# Aim of the task
Can you quote word for word the lines of the material below, from the line containing "opposition to a group of advisers, including" through the line containing "had not been", with both of those lines included?
+ + + + + + +
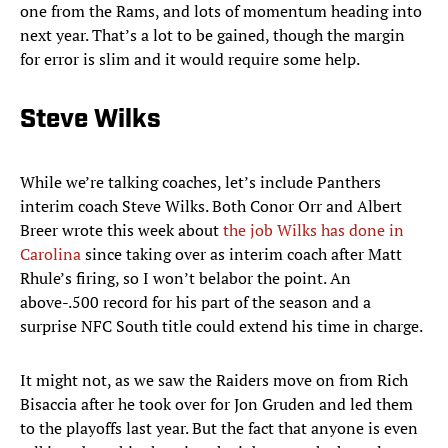
one from the Rams, and lots of momentum heading into
next year. That’s a lot to be gained, though the margin
for error is slim and it would require some help.
Steve Wilks
While we’re talking coaches, let’s include Panthers
interim coach Steve Wilks. Both Conor Orr and Albert
Breer wrote this week about
the job Wilks has done in
Carolina
since taking over as interim coach after Matt
Rhule’s firing, so I won’t belabor the point. An
above-.500 record for his part of the season and a
surprise NFC South title could extend his time in charge.
It might not, as we saw the Raiders move on from Rich
Bisaccia after he took over for Jon Gruden and led them
to the playoffs last year. But the fact that anyone is even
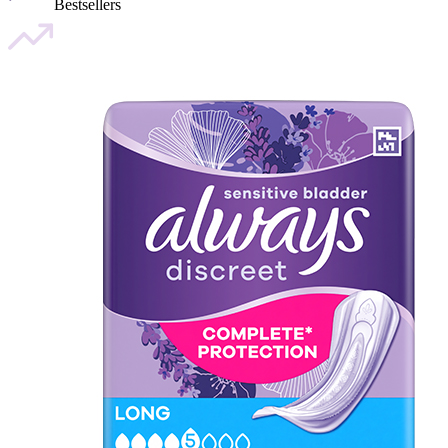
Bestsellers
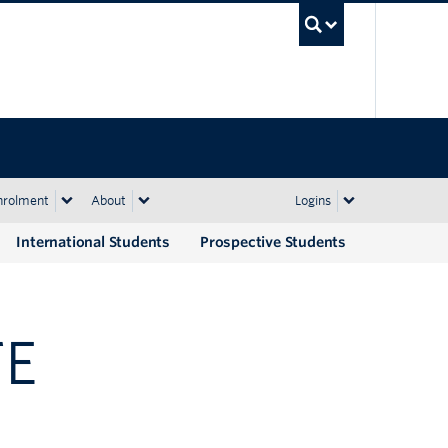
UBC Sea
nrolment
About
Logins
International Students
Prospective Students
TE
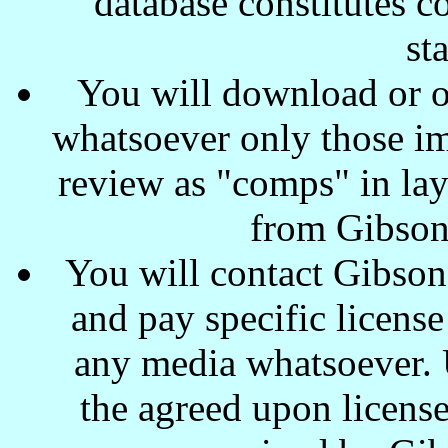
database constitutes c
st
You will download or o
whatsoever only those ima
review as "comps" in lay
from Gibson
You will contact Gibson
and pay specific license
any media whatsoever. U
the agreed upon license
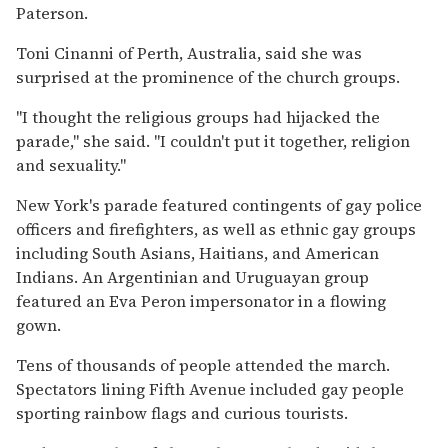
Paterson.
Toni Cinanni of Perth, Australia, said she was
surprised at the prominence of the church groups.
''I thought the religious groups had hijacked the
parade,'' she said. ''I couldn't put it together, religion
and sexuality.''
New York's parade featured contingents of gay police
officers and firefighters, as well as ethnic gay groups
including South Asians, Haitians, and American
Indians. An Argentinian and Uruguayan group
featured an Eva Peron impersonator in a flowing
gown.
Tens of thousands of people attended the march.
Spectators lining Fifth Avenue included gay people
sporting rainbow flags and curious tourists.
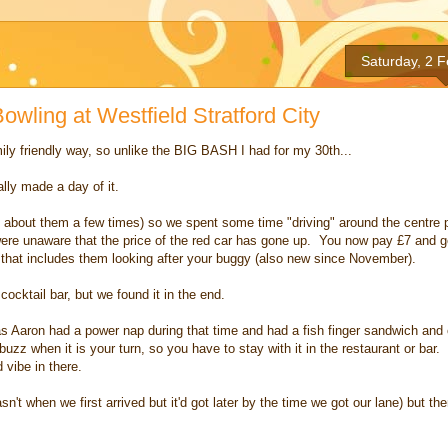
Saturday, 2 
owling at Westfield Stratford City
ily friendly way, so unlike the BIG BASH I had for my 30th...
lly made a day of it.
about them a few times) so we spent some time "driving" around the centre pr
were unaware that the price of the red car has gone up. You now pay £7 and 
 that includes them looking after your buggy (also new since November).
ocktail bar, but we found it in the end.
t as Aaron had a power nap during that time and had a fish finger sandwich an
buzz when it is your turn, so you have to stay with it in the restaurant or bar
 vibe in there.
n't when we first arrived but it'd got later by the time we got our lane) but th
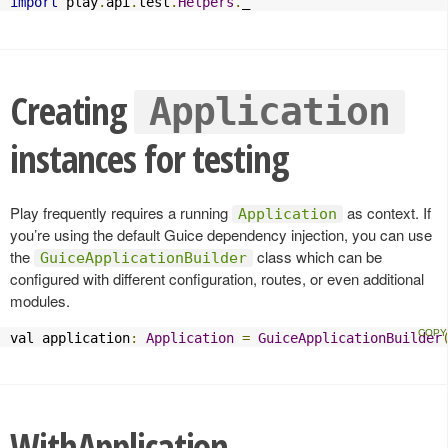
import
 play
.
api
.
test
.
Helpers
.
_
Creating
Application
instances for testing
Play frequently requires a running
as context. If
Application
you’re using the default Guice dependency injection, you can use
the
class which can be
GuiceApplicationBuilder
configured with different configuration, routes, or even additional
modules.
val application
:
Application
=
GuiceApplicationBuilder
WithApplication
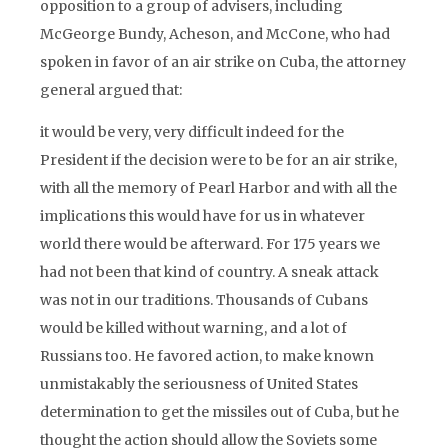
opposition to a group of advisers, including
McGeorge Bundy, Acheson, and McCone, who had
spoken in favor of an air strike on Cuba, the attorney
general argued that:
it would be very, very difficult indeed for the
President if the decision were to be for an air strike,
with all the memory of Pearl Harbor and with all the
implications this would have for us in whatever
world there would be afterward. For 175 years we
had not been that kind of country. A sneak attack
was not in our traditions. Thousands of Cubans
would be killed without warning, and a lot of
Russians too. He favored action, to make known
unmistakably the seriousness of United States
determination to get the missiles out of Cuba, but he
thought the action should allow the Soviets some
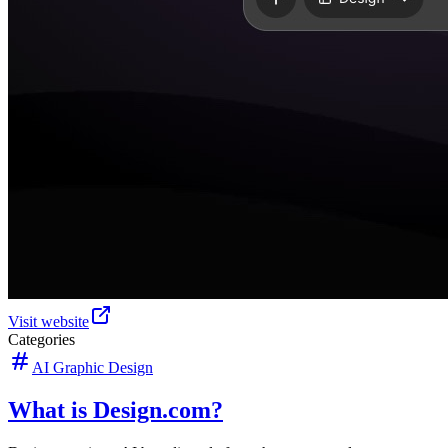
Visit website
Categories
AI Graphic Design
What is Design.com?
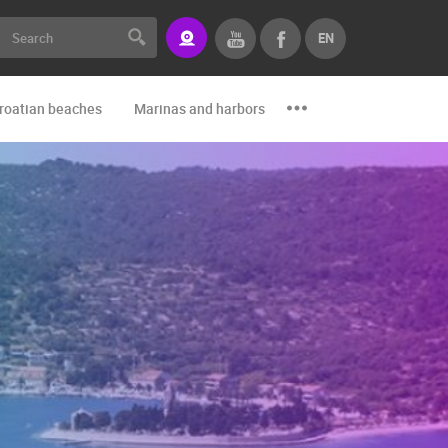
EN
roatian beaches
Marinas and harbors
Zoo
Events and par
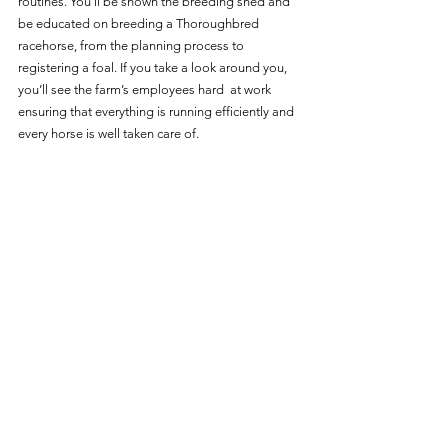
routines. You’ll be shown the breeding shed and 
be educated on breeding a Thoroughbred 
racehorse, from the planning process to 
registering a foal. If you take a look around you, 
you’ll see the farm’s employees hard  at work 
ensuring that everything is running efficiently and 
every horse is well taken care of. 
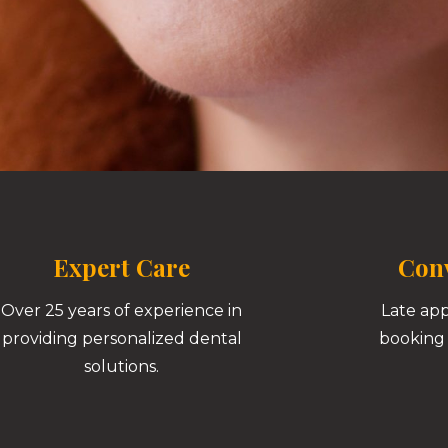
Expert Care
Conv
Over 25 years of experience in
Late ap
providing personalized dental
booking 
solutions.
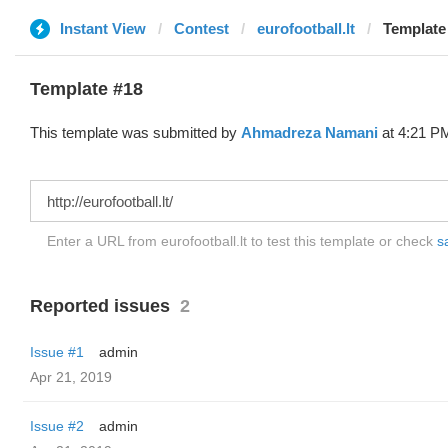
Instant View
Contest
eurofootball.lt
Template
Template #18
This template was submitted by
Ahmadreza Namani
at 4:21 PM
Enter a URL from eurofootball.lt to test this template or check
s
Reported issues
2
Issue #1
admin
Apr 21, 2019
Issue #2
admin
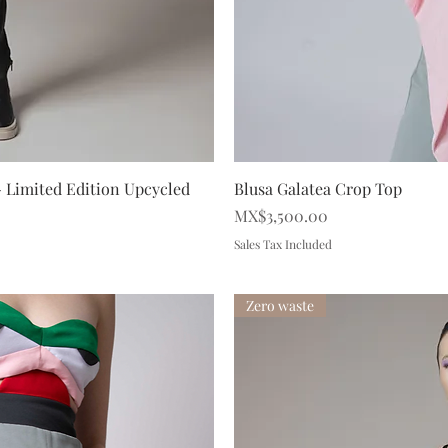
iew
Qu
 - Limited Edition Upcycled
Blusa Galatea Crop Top
Price
MX$3,500.00
Sales Tax Included
Zero waste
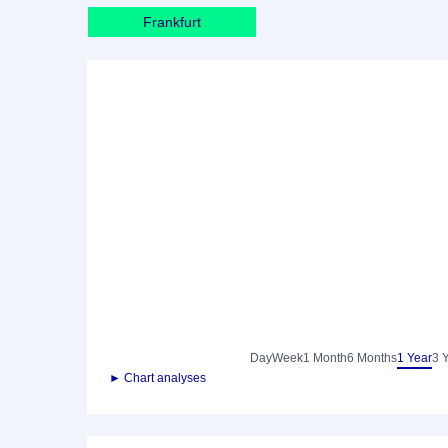
Frankfurt
Day
Week
1 Month
6 Months
1 Year
3 
► Chart analyses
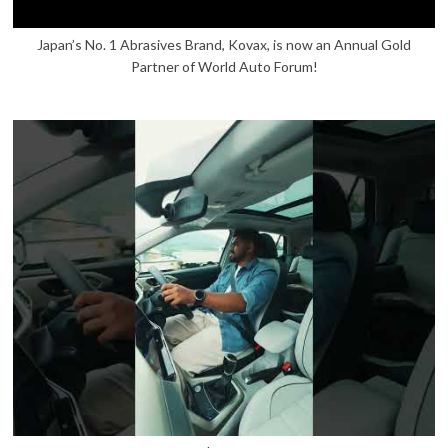
Japan’s No. 1 Abrasives Brand, Kovax, is now an Annual Gold
Partner of World Auto Forum!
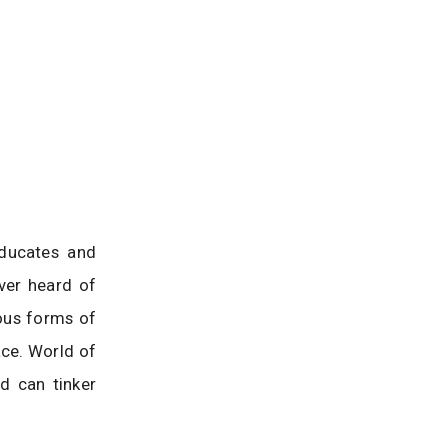
educates and
ver heard of
ous forms of
ace. World of
d can tinker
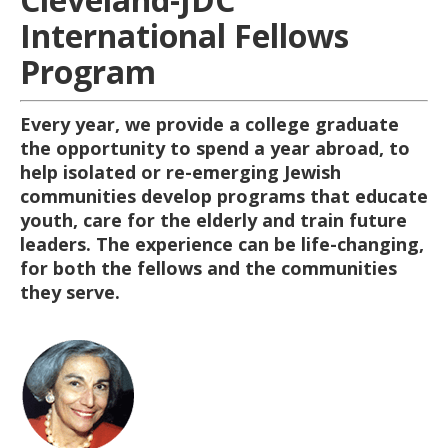
International Fellows
Program
Every year, we provide a college graduate
the opportunity to spend a year abroad, to
help isolated or re-emerging Jewish
communities develop programs that educate
youth, care for the elderly and train future
leaders. The experience can be life-changing,
for both the fellows and the communities
they serve.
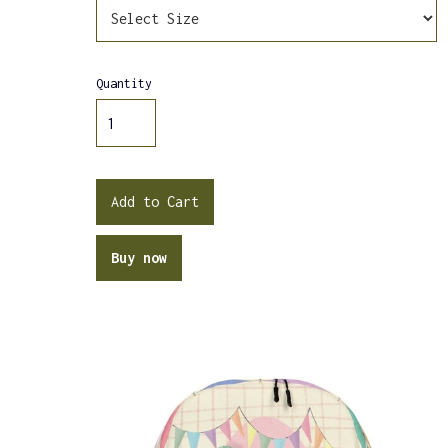
Quantity
Buy now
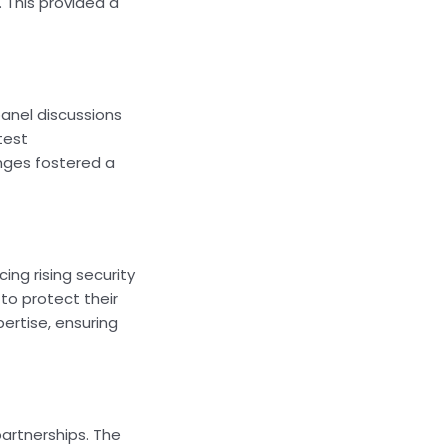
 This provided a
panel discussions
test
nges fostered a
ng rising security
to protect their
ertise, ensuring
partnerships. The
+ + + + + + +
# Response to the task
opposition to a group of advisers, including
McGeorge Bundy, Acheson, and McCone, who had
spoken in favor of an air strike on Cuba, the attorney
general argued that:
it would be very, very difficult indeed for the
President if the decision were to be for an air strike,
with all the memory of Pearl Harbor and with all the
implications this would have for us in whatever
world there would be afterward. For 175 years we
had not been that kind of country. A sneak attack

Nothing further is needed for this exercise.